La scénographie de Gilles Taschet joue de l’immensité du décor : colonnes majestueuses de l’architecture grecque, présence de la couleur bleue céleste, proximité et  souffle sonore  de la mer qui mange le sable de la plage,  marches de l’escalier somptueux du palais . Avec en haut, le lit de Pénélope qu’investit avec nonchalance et détermination la brune comédienne Ronit Elkabetz , à la gouaille élégante, cigarette aux lèvres et mimiques de dédain face à la horde de jouvenceaux abrutis qui la courtisent…

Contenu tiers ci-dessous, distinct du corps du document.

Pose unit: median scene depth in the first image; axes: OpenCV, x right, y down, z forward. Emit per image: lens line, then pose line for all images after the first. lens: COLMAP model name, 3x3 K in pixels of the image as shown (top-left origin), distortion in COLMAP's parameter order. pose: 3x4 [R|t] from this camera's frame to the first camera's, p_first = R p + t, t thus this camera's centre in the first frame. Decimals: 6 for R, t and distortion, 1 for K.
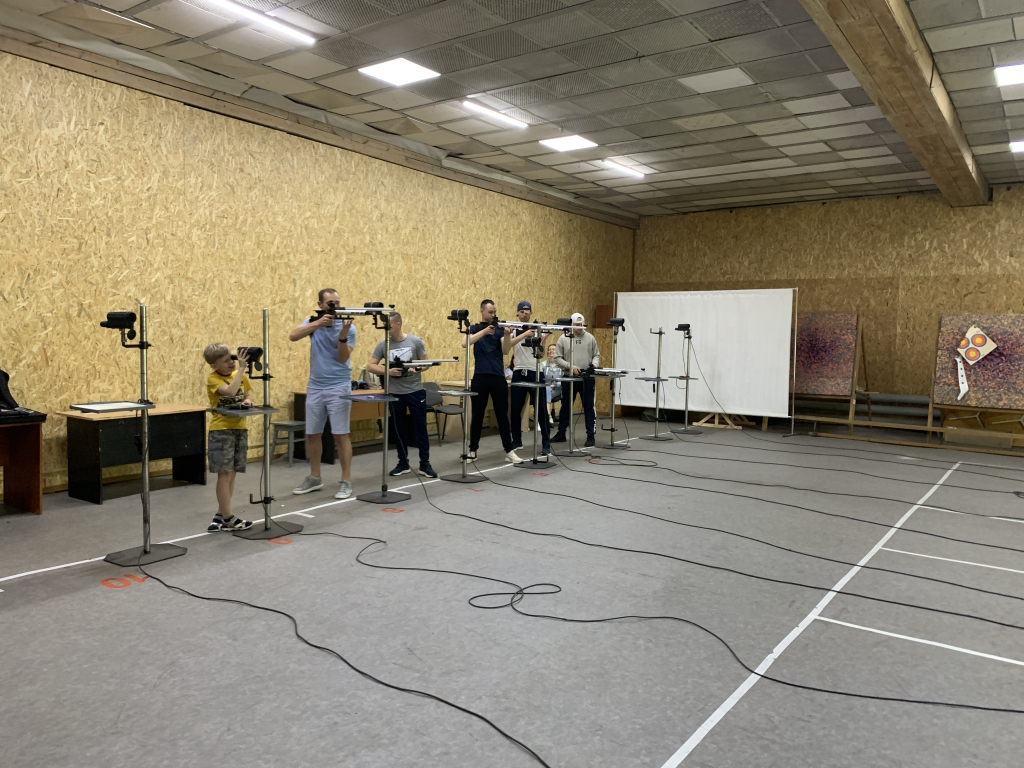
lens RADIAL K [[784.6, 0, 490.3], [0, 784.6, 386.8], [0, 0, 1]] dist [0.060584, -0.027307]
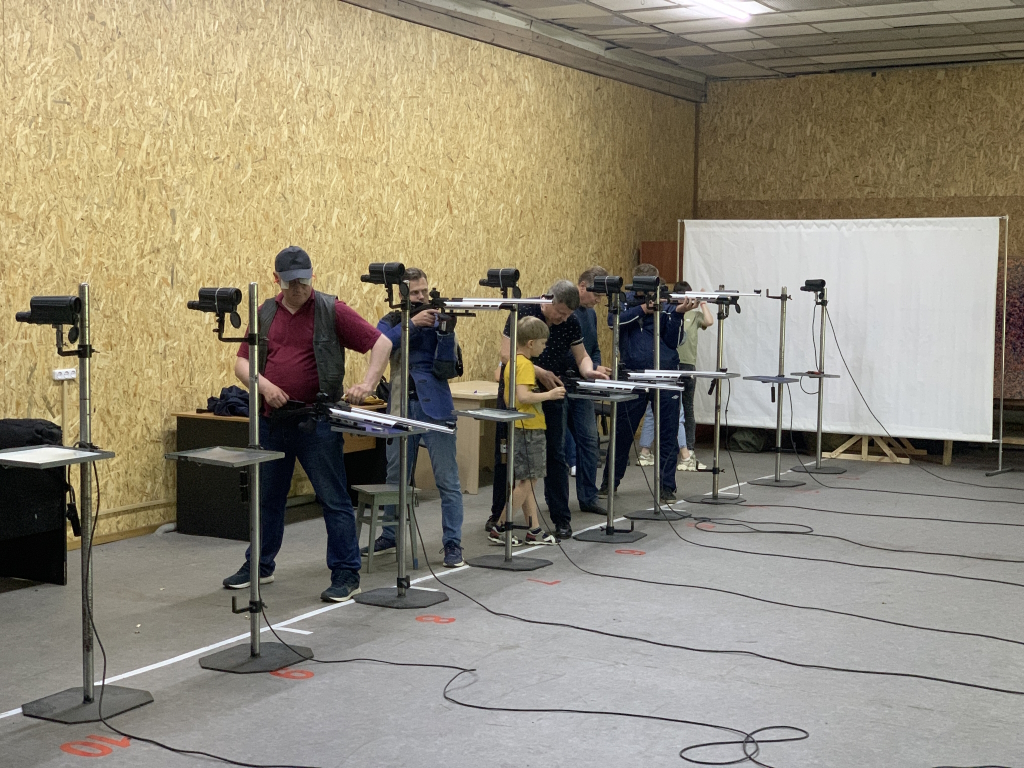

L’actrice est vêtue d’une robe d’une largeur impressionnante, révélant la langueur et la boulimie qui a atteint Pénélope qui fume, mange,  mais ne cède pas le moindre centimètre de son corps à l’ennemi concupiscent. À ses côtés, se tient un chœur de trois femmes , morceaux symboliques de Pénélope déchirée. Des amis, restent Eumée, le porcher fidèle et secret et  Laërte, le père d’Ulysse, qu’incarne avec expérience et sérénité le même Jean-Marie Winling, vêtu en pâtre grec .  Reste aussi la nourrice d’Ulysse (Sylvie Milhaud, pleine d’amour et de rage rentrée), qui identifie son maître à la cicatrice qui marque son corps.
Quant aux  nombreux ennemis,   avachis devant les repas, ils tiennent des propos scabreux, et finalement malhonnêtes, puisqu’ils ne se risquent pas à combattre selon leur rang , alors qu’ils prétendent  au pouvoir.   Le vif Amphinomos (Xavier Boiffier) conduit tous les autres, en pantalons et T-shirt noirs, dégaines frimeuses et décoiffées de plateaux télé. Avec à leurs côtés, des servantes légères qui ont préféré les plaisirs, plutôt que le respect dû au maître absent.
Charles Berling donne au personnage mythique d’Ulysse une dimension humaine souveraine. En tenue guerrière princière style Art Déco ou bien en SDF attaché à sa couverture, il possède une belle autorité naturelle – sans afféteries ni complaisances, sans gestes nerveux ni futilité dans la voix – il est majestueusement silencieux ou discoureur intrépide, selon la situation, et ronge son frein avec art .
La mise en scène exigeante de Martinelli répond à un travail de recherche sur le sens de l’œuvre, ce qui n’est pas peu. L’image de la meute des prétendants est particulièrement juste, métaphore cynique de l’arrogance actuelle des « élus » des médias : politiques, intellectuels, diseurs de bonne aventure,  ou donneurs de leçon …La pièce de Botho Strauss , assez didactique et quelque peu scolaire n’est sans doute pas  celle du siècle mais Martinelli a su  mettre en scène avec fidélité cette version contemporaine de la fin de l’Odyssée et a bien dirigé  Ronit Elakabetz et Charles Berling, et le reste de la distribution qui est tout à fait convenable…

Véronique Hotte

Du 7  janvier au 12 février 2011, du mardi au samedi à 20h, le dimanche à 15h. Théâtre Nanterre-Amandiers 7, avenue Pablo Picasso 92022 Nanterre.